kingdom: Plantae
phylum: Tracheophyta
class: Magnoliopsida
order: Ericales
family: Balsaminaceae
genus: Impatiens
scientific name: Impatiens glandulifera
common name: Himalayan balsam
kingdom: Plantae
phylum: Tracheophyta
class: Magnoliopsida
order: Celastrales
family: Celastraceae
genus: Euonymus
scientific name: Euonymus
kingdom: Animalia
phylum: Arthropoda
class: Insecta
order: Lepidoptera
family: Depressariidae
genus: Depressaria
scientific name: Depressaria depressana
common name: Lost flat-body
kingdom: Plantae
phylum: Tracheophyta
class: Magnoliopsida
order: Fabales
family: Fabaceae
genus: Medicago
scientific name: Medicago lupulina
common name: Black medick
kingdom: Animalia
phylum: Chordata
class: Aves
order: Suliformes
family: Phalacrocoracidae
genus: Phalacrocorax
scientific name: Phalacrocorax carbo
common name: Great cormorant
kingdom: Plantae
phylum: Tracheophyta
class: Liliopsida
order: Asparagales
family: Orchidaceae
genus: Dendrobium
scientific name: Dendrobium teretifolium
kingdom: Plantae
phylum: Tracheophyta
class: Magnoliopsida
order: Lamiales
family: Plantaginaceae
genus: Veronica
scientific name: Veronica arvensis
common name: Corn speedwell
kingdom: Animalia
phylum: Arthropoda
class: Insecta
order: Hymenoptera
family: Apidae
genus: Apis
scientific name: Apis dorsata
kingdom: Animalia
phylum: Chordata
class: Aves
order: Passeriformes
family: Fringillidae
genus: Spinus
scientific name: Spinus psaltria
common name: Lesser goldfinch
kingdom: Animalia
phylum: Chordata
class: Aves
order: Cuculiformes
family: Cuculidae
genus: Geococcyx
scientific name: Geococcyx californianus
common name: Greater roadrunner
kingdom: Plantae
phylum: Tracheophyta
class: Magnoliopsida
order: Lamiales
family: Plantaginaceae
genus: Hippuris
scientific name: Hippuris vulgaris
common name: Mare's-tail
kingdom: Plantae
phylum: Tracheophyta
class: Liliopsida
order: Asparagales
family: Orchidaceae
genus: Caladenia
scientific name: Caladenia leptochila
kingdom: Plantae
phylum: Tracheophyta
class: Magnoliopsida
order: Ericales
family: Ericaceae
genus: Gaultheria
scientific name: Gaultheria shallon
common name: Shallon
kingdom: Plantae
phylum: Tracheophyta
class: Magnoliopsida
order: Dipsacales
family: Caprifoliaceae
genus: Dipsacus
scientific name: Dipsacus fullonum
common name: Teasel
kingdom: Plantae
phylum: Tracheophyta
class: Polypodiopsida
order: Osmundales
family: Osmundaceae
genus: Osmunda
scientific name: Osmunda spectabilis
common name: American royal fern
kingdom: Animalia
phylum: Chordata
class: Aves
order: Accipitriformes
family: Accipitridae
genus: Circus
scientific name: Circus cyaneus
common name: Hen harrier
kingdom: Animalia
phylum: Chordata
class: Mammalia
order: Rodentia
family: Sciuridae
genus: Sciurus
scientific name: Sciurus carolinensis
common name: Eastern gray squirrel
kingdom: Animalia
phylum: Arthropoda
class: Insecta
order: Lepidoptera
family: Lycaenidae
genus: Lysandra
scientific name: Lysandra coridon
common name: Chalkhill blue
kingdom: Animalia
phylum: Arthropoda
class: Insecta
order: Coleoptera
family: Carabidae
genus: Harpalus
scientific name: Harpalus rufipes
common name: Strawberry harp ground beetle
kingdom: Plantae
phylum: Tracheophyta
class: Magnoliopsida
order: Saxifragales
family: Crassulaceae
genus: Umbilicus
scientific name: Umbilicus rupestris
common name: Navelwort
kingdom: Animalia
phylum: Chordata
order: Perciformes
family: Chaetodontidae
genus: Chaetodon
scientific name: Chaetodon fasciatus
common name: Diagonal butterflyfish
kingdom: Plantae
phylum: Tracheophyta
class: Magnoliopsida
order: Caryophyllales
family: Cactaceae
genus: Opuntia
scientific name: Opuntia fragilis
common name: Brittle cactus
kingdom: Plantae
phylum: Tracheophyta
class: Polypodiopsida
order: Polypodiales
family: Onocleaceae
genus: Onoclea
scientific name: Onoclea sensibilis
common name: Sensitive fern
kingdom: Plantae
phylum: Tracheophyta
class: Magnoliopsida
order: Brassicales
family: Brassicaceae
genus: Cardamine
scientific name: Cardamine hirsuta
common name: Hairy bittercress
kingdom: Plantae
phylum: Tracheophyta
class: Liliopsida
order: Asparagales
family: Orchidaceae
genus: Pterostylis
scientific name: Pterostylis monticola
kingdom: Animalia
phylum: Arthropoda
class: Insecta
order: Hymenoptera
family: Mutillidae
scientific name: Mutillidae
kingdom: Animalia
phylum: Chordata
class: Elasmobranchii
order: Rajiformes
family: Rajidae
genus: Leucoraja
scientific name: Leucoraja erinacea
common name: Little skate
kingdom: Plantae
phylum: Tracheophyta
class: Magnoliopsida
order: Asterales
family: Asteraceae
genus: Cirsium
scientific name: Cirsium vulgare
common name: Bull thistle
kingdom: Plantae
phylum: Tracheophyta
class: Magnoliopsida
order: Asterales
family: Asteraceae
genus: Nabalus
###
Task requirements:
Rewrite the items above, swapping every "common name" for "vernacular name" and leaving everything else unchanged.

Completed task:
kingdom: Plantae
phylum: Tracheophyta
class: Magnoliopsida
order: Ericales
family: Balsaminaceae
genus: Impatiens
scientific name: Impatiens glandulifera
vernacular name: Himalayan balsam
kingdom: Plantae
phylum: Tracheophyta
class: Magnoliopsida
order: Celastrales
family: Celastraceae
genus: Euonymus
scientific name: Euonymus
kingdom: Animalia
phylum: Arthropoda
class: Insecta
order: Lepidoptera
family: Depressariidae
genus: Depressaria
scientific name: Depressaria depressana
vernacular name: Lost flat-body
kingdom: Plantae
phylum: Tracheophyta
class: Magnoliopsida
order: Fabales
family: Fabaceae
genus: Medicago
scientific name: Medicago lupulina
vernacular name: Black medick
kingdom: Animalia
phylum: Chordata
class: Aves
order: Suliformes
family: Phalacrocoracidae
genus: Phalacrocorax
scientific name: Phalacrocorax carbo
vernacular name: Great cormorant
kingdom: Plantae
phylum: Tracheophyta
class: Liliopsida
order: Asparagales
family: Orchidaceae
genus: Dendrobium
scientific name: Dendrobium teretifolium
kingdom: Plantae
phylum: Tracheophyta
class: Magnoliopsida
order: Lamiales
family: Plantaginaceae
genus: Veronica
scientific name: Veronica arvensis
vernacular name: Corn speedwell
kingdom: Animalia
phylum: Arthropoda
class: Insecta
order: Hymenoptera
family: Apidae
genus: Apis
scientific name: Apis dorsata
kingdom: Animalia
phylum: Chordata
class: Aves
order: Passeriformes
family: Fringillidae
genus: Spinus
scientific name: Spinus psaltria
vernacular name: Lesser goldfinch
kingdom: Animalia
phylum: Chordata
class: Aves
order: Cuculiformes
family: Cuculidae
genus: Geococcyx
scientific name: Geococcyx californianus
vernacular name: Greater roadrunner
kingdom: Plantae
phylum: Tracheophyta
class: Magnoliopsida
order: Lamiales
family: Plantaginaceae
genus: Hippuris
scientific name: Hippuris vulgaris
vernacular name: Mare's-tail
kingdom: Plantae
phylum: Tracheophyta
class: Liliopsida
order: Asparagales
family: Orchidaceae
genus: Caladenia
scientific name: Caladenia leptochila
kingdom: Plantae
phylum: Tracheophyta
class: Magnoliopsida
order: Ericales
family: Ericaceae
genus: Gaultheria
scientific name: Gaultheria shallon
vernacular name: Shallon
kingdom: Plantae
phylum: Tracheophyta
class: Magnoliopsida
order: Dipsacales
family: Caprifoliaceae
genus: Dipsacus
scientific name: Dipsacus fullonum
vernacular name: Teasel
kingdom: Plantae
phylum: Tracheophyta
class: Polypodiopsida
order: Osmundales
family: Osmundaceae
genus: Osmunda
scientific name: Osmunda spectabilis
vernacular name: American royal fern
kingdom: Animalia
phylum: Chordata
class: Aves
order: Accipitriformes
family: Accipitridae
genus: Circus
scientific name: Circus cyaneus
vernacular name: Hen harrier
kingdom: Animalia
phylum: Chordata
class: Mammalia
order: Rodentia
family: Sciuridae
genus: Sciurus
scientific name: Sciurus carolinensis
vernacular name: Eastern gray squirrel
kingdom: Animalia
phylum: Arthropoda
class: Insecta
order: Lepidoptera
family: Lycaenidae
genus: Lysandra
scientific name: Lysandra coridon
vernacular name: Chalkhill blue
kingdom: Animalia
phylum: Arthropoda
class: Insecta
order: Coleoptera
family: Carabidae
genus: Harpalus
scientific name: Harpalus rufipes
vernacular name: Strawberry harp ground beetle
kingdom: Plantae
phylum: Tracheophyta
class: Magnoliopsida
order: Saxifragales
family: Crassulaceae
genus: Umbilicus
scientific name: Umbilicus rupestris
vernacular name: Navelwort
kingdom: Animalia
phylum: Chordata
order: Perciformes
family: Chaetodontidae
genus: Chaetodon
scientific name: Chaetodon fasciatus
vernacular name: Diagonal butterflyfish
kingdom: Plantae
phylum: Tracheophyta
class: Magnoliopsida
order: Caryophyllales
family: Cactaceae
genus: Opuntia
scientific name: Opuntia fragilis
vernacular name: Brittle cactus
kingdom: Plantae
phylum: Tracheophyta
class: Polypodiopsida
order: Polypodiales
family: Onocleaceae
genus: Onoclea
scientific name: Onoclea sensibilis
vernacular name: Sensitive fern
kingdom: Plantae
phylum: Tracheophyta
class: Magnoliopsida
order: Brassicales
family: Brassicaceae
genus: Cardamine
scientific name: Cardamine hirsuta
vernacular name: Hairy bittercress
kingdom: Plantae
phylum: Tracheophyta
class: Liliopsida
order: Asparagales
family: Orchidaceae
genus: Pterostylis
scientific name: Pterostylis monticola
kingdom: Animalia
phylum: Arthropoda
class: Insecta
order: Hymenoptera
family: Mutillidae
scientific name: Mutillidae
kingdom: Animalia
phylum: Chordata
class: Elasmobranchii
order: Rajiformes
family: Rajidae
genus: Leucoraja
scientific name: Leucoraja erinacea
vernacular name: Little skate
kingdom: Plantae
phylum: Tracheophyta
class: Magnoliopsida
order: Asterales
family: Asteraceae
genus: Cirsium
scientific name: Cirsium vulgare
vernacular name: Bull thistle
kingdom: Plantae
phylum: Tracheophyta
class: Magnoliopsida
order: Asterales
family: Asteraceae
genus: Nabalus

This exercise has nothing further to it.